Tempat di Mana Kita Menemukan Kebahagiaan

Raka, kak Adi dan Latika telah pulang. Mereka hanya tiga hari di sini, waktu telah berlalu cukup lama sejak kedatangan mereka. Aku dan Simla kembali seperti dulu, bermain, bermain dan bermain. Sesekali belajar, hanya sesekali—persiapan untuk kuliah. Karena Simla juga ingin melakukannya, kuliah. Entah Eyang akan mengijinkan atau tidak, tapi tetap harus mencobanya. Karena, memangnya apa yang akan dia lakukan jika tidak kuliah? Bekerja, sedikit tidak mungkin. Eyang lebih benci gagasan itu dari pada kuliah, karena Simla adalah perempuan. Begitu menurutnya.

Meskipun kami hanya bermain sepanjang hari, kami tidak pernah bosan melakukannya. Karena, setiap hari selalu terasa berbeda. Jantungku yang terus berdetak hidup, setiap saat. Itu adalah yang kucari selama ini, sesuatu yang bisa membuatku bersemangat.

Di waktu lalu, aku telah salah mengartikan apa yang kuinginkan. Kupikir, itu ada di tempat yang sulit kujangakau. Padahal kebahagiaan itu ada di sini, sangat dekat denganku. Aku tidak menyadarinya, hampir terlambat.
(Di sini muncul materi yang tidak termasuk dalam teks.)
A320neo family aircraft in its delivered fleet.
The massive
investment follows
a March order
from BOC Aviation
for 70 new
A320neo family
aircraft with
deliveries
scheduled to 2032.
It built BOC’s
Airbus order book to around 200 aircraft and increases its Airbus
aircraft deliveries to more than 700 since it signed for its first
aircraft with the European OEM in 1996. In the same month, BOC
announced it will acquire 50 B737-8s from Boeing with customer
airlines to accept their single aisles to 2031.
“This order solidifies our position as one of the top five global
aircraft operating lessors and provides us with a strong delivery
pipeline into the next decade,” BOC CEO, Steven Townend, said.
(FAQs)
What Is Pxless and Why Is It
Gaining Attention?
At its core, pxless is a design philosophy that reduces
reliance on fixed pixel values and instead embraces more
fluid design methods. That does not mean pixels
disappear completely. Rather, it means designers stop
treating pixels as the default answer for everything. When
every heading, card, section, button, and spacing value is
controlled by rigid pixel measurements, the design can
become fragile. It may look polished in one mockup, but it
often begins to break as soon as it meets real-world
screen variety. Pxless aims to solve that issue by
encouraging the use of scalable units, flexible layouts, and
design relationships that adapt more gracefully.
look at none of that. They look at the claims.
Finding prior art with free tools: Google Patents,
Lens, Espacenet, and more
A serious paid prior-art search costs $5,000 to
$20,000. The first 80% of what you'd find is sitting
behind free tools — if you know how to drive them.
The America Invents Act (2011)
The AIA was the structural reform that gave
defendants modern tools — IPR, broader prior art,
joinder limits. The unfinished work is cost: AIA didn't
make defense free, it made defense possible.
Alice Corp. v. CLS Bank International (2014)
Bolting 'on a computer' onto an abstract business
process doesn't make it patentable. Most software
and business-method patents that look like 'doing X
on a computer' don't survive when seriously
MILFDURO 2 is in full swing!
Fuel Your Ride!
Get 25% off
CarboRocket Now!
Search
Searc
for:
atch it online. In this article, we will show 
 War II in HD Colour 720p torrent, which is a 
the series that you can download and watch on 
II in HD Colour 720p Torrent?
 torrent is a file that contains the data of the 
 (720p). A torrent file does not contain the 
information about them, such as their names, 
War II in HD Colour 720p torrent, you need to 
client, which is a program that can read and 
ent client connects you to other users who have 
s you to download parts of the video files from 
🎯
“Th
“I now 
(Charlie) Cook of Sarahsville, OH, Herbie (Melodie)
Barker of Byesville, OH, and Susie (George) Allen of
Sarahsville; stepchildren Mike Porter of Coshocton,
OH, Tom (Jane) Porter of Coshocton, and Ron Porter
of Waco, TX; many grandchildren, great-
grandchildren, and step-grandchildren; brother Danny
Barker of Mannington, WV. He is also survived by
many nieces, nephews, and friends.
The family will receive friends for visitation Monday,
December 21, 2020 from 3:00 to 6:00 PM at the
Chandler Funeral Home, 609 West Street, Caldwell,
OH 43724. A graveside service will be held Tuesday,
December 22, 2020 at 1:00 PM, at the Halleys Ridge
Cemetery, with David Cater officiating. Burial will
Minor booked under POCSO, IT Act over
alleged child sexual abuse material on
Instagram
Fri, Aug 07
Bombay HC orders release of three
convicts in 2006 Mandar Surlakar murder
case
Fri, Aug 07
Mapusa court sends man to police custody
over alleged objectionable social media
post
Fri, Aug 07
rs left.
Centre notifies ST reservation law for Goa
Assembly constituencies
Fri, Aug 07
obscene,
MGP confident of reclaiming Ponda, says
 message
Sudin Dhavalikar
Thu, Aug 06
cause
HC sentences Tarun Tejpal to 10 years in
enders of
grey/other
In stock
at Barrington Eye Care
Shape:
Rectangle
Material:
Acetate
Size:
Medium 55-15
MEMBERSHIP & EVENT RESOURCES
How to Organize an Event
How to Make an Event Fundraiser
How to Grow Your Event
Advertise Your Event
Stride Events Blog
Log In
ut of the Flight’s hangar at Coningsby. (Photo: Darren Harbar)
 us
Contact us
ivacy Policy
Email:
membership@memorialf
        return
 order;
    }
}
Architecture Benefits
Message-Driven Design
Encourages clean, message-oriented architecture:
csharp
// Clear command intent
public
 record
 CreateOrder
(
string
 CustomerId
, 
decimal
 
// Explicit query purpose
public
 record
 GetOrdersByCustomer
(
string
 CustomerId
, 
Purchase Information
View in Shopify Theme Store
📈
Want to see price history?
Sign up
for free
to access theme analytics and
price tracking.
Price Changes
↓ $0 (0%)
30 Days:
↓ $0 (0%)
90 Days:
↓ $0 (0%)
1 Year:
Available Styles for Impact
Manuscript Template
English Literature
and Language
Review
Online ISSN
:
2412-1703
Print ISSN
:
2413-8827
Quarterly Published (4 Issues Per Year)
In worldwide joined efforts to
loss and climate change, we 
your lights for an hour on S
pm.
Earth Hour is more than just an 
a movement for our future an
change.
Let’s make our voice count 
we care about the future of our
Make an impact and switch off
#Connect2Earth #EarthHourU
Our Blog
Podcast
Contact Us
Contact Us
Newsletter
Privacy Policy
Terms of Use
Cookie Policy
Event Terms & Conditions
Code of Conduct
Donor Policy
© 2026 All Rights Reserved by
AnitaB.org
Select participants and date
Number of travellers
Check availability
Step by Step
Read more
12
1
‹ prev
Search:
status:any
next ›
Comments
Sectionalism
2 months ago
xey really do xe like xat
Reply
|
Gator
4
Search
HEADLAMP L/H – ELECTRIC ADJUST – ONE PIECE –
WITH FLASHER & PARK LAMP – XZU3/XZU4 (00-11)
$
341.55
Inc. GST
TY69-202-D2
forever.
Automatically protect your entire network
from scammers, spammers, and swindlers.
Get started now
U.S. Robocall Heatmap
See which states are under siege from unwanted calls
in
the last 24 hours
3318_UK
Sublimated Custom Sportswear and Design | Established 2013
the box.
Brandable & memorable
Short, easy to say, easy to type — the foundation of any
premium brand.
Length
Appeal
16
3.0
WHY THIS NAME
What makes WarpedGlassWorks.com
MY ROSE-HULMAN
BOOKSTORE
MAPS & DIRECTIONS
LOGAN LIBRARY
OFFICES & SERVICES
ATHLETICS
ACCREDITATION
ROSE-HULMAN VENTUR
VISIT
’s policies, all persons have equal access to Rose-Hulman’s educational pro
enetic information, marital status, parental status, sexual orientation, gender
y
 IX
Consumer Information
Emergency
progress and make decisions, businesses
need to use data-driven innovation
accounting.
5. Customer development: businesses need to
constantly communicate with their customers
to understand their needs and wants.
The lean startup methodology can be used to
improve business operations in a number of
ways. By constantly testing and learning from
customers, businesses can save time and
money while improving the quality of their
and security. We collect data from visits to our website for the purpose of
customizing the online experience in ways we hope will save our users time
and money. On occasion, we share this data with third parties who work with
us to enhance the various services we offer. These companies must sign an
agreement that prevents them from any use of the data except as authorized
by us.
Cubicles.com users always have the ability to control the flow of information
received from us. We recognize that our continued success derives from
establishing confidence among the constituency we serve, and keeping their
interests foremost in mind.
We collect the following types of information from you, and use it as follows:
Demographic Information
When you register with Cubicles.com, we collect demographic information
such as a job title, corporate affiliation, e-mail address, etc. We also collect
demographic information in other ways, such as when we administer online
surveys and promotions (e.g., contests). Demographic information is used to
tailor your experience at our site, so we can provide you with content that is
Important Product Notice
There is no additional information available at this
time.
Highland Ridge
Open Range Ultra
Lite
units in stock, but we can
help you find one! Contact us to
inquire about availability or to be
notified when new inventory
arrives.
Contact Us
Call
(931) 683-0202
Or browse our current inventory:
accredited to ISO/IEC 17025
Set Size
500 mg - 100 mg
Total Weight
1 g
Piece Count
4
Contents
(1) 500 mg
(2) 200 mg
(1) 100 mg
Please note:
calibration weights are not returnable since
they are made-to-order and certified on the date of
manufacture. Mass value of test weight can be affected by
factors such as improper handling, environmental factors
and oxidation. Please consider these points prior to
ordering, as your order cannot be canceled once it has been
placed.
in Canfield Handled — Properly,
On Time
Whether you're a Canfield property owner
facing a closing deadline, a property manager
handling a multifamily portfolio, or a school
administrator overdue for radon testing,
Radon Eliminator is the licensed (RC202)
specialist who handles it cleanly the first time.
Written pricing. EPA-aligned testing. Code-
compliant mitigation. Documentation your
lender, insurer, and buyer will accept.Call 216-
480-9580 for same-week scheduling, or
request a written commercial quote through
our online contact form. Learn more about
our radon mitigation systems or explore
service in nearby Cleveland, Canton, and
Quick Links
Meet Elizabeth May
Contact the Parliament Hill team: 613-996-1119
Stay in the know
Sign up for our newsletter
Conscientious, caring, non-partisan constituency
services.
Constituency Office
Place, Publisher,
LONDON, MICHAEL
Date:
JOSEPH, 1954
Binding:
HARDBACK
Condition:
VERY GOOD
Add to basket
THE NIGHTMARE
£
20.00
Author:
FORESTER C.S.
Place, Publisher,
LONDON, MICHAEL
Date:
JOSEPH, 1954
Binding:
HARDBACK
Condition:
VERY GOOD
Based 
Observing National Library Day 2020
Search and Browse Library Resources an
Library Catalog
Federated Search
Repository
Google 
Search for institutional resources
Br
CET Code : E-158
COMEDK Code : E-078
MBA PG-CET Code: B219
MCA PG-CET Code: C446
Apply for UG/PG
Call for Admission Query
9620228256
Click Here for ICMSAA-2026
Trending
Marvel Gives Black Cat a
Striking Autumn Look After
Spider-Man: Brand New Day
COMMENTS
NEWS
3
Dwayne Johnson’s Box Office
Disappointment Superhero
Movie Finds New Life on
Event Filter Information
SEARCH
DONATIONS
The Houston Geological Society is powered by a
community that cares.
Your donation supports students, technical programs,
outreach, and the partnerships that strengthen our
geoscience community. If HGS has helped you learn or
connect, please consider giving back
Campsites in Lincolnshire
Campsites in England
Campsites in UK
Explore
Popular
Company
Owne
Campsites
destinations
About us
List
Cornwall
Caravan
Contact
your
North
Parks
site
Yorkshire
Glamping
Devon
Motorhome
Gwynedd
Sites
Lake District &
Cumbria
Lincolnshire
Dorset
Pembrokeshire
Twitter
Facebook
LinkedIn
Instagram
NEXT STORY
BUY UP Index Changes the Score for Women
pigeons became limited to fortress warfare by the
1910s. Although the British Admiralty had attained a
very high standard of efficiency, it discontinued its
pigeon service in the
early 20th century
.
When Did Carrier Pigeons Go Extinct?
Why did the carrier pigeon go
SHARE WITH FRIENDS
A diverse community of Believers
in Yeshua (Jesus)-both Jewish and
Itulah kenapa, dalam waktu yang sangat lama aku hidup dalam kegelisahan.

Aku telah mencari kebahagiaan di tempat lain, bukan menemukannya tapi malah kekosongan yang kudapatkan. Lihatlah kekacauan yang terjadi akhir-akhir ini, itu semua karena kebodohanku. Aku butuh waktu yang lama untuk menyadarinya, bahwa kebahagiaan itu tidak dicari di luar diri kita, tapi di dalam. Tergantung bagaimana cara pandang kita terhadap dunia, jika buruk kita kesusahan, tapi jika baik, semuanya jadi tampak indah.

Lihatlah Simla. Dulu sekali, di mana saat aku masih menjadi orang terbodoh sedunia, dia tampak seperti monster bagiku. Menghisap darah dan memakan dagingku. Menghancurkan hidupku dan membuatkan selalu ingin melarikan diri, darinya.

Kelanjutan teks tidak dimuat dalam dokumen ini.